La verdad es que los sectores populares han desaparecido en tanto
sujetos políticos, quedando reducidos a la categoría de clientela que
oscila entre las alternativas de administración “progresista” del
modelo o gestión “populista” de derecha del mismo. El mercado ha
reemplazado a las formas orgánicas de sociabilidad que hicieron posible
la existencia de un movimiento popular que tuvo expresiones sociales y
políticas, una de cuyas vertientes históricas más caudalosas y
persistentes fue el allendismo. Es por ello que, al margen de las
añoranzas, en términos políticos reales no hay allendismo actualmente
en Chile (porque podría haber allendismo sin Allende como ha existido
en otras partes peronismo sin Perón o gaullismo sin De Gaulle). Por las
mismas razones no ha surgido un líder popular de la talla de Allende ni
nada que se le parezca. Allende como hombre político –y esto es de
Perogrullo- fue el producto de un tiempo, de una relación entre una
personalidad descollante y un movimiento social y político del cual él
fue intérprete y expresión.
Para que vuelvan a “abrirse las
grandes Alamedas” (que aún permanecen cerradas) se necesitarán de
“otros hombres” que estimulen el desarrollo de fuertes movimientos
sociales, hombres y mujeres capaces de retomar el hilo conductor del
movimiento popular en una perspectiva de futuro y no de mera evocación
nostálgica. Mientras esto no ocurra, el legado político de Allende
continuará siendo un capital inmovilizado, un icono desprovisto de
significado histórico concreto y de operatividad política real.
Dr. en Historia, profesor del Departamento de Ciencias Históricas de la Universidad de Chile. La primera versión de este texto fue publicado en 2003.

== Filas proporcionadas ==
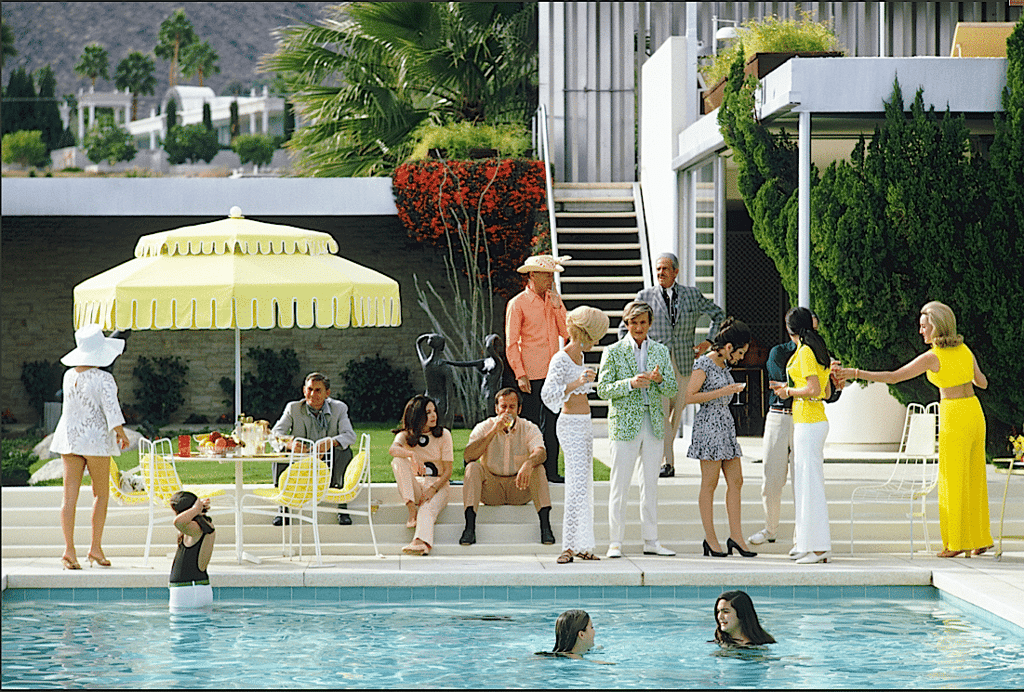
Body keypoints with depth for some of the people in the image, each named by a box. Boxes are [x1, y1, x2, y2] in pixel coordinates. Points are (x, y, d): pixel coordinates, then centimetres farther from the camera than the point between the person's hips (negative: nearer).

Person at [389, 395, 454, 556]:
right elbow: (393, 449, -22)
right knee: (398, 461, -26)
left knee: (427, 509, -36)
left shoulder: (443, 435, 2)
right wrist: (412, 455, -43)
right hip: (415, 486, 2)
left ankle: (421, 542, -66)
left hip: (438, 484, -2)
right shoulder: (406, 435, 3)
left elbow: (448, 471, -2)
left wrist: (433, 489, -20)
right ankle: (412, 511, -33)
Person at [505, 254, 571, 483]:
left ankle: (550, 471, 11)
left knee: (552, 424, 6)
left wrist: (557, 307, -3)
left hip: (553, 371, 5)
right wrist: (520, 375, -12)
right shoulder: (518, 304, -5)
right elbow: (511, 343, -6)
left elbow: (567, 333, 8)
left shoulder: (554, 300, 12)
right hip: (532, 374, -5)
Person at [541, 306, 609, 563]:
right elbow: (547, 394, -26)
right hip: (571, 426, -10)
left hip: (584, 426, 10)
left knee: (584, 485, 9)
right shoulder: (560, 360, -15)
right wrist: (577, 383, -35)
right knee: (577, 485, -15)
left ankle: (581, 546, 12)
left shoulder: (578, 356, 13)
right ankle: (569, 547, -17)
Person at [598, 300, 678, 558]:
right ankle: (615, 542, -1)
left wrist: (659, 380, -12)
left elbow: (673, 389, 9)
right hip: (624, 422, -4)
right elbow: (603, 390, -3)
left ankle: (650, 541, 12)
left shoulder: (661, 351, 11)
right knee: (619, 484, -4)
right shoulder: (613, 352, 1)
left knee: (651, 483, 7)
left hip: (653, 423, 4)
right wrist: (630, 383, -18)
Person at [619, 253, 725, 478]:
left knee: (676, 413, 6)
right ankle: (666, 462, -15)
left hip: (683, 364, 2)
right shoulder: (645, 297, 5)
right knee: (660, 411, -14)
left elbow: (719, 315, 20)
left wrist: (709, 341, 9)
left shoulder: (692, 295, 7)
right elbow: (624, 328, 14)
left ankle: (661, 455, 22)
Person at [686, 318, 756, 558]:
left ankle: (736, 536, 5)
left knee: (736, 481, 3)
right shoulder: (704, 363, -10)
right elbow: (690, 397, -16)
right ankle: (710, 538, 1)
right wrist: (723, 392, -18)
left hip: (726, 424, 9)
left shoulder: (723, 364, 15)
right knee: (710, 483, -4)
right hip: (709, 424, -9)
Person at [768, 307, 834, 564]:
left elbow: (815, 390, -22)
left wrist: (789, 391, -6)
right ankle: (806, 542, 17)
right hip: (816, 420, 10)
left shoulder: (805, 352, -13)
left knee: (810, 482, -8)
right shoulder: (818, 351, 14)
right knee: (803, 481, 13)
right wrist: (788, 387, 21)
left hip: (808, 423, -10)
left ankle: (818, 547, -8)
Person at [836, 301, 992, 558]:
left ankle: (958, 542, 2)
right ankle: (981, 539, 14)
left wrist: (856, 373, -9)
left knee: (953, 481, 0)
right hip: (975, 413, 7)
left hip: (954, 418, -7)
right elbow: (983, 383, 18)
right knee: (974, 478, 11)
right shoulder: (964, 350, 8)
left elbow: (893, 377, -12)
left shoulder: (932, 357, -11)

== Tu objetivo ==
Retoma el texto sobre el legado de Allende y continúalo desde el punto en que termina. Las filas son un material aparte, independiente del texto sobre el legado de Allende.

== Resultado ==
[1] Eric Hobsbawm, La era del imperio, 1875-1914, Buenos Aires, Crítica, 1998, pág. 11.
[2] Sergio Grez Toso, De la “regeneración del pueblo” a la huelga general. Génesis y evolución histórica del movimiento popular en Chile (1810-1890), Santiago Ediciones de la DIBAM – RIL Ediciones, 1998; “Una mirada al movimiento popular desde dos asonadas callejeras (Santiago, 1888-1905)”, en Cuadernos de Historia, N°19, Santiago, diciembre de 1999, pp. 157-193; “Transición en las formas de lucha: motines peonales y huelgas obreras en Chile (1891-1907)”, en Historia, vol. 33, Santiago, 2000, pp. 141-225; Los anarquistas y el movimiento obrero. La alborada de ‘la Idea’ en Chile (1893-1915), Santiago, Lom Ediciones, 2007.
[3] Tomás Moulian, “Violencia, gradualismo y reformas en el desarrollo político chileno”, en Adolfo Aldunate, Ángel Flisfich y Tomás Moulian, Estudios sobre el sistema de partidos en Chile, Santiago, FLACSO, 1985, págs. 13-68. La idea del “gran viraje” de la izquierda está expuesta más específicamente en págs. 49 y 50.
[4] Tomás Moulian, Conversación interrumpida con Allende Santiago, LOM Ediciones – Universidad ARCIS, [1998].